**WHAT YOU SHOULD DO**
Once the line containing "A heartfelt welcome" is found, set down that line and each one after it exactly, through the end of the entries.

(Dataset records)
----
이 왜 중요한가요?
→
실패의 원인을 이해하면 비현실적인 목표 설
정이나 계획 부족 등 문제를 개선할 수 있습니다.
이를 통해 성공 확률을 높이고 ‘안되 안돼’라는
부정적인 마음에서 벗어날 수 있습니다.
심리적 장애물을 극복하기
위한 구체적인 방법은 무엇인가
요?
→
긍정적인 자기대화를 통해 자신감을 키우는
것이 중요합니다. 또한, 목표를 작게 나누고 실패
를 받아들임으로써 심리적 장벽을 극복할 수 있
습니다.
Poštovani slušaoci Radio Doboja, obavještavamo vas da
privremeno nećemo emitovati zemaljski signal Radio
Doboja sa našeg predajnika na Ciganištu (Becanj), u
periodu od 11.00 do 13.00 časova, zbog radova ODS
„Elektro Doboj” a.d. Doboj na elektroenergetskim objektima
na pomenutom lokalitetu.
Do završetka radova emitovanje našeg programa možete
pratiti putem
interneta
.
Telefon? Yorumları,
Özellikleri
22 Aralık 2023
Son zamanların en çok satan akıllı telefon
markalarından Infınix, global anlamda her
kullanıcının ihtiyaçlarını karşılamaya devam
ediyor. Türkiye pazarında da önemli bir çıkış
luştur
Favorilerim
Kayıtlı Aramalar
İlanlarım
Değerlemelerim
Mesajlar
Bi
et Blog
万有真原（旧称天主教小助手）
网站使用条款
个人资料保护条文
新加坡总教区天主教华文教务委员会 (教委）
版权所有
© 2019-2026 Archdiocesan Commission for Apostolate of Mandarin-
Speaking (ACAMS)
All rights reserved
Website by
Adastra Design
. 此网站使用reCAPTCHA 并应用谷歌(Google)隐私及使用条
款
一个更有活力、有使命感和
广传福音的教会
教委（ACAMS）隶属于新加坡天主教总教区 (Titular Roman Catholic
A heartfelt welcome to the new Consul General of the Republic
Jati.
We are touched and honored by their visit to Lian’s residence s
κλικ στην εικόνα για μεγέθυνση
----
**COMPLETED EXERCISE**
A heartfelt welcome to the new Consul General of the Republic
Jati.
We are touched and honored by their visit to Lian’s residence s
κλικ στην εικόνα για μεγέθυνση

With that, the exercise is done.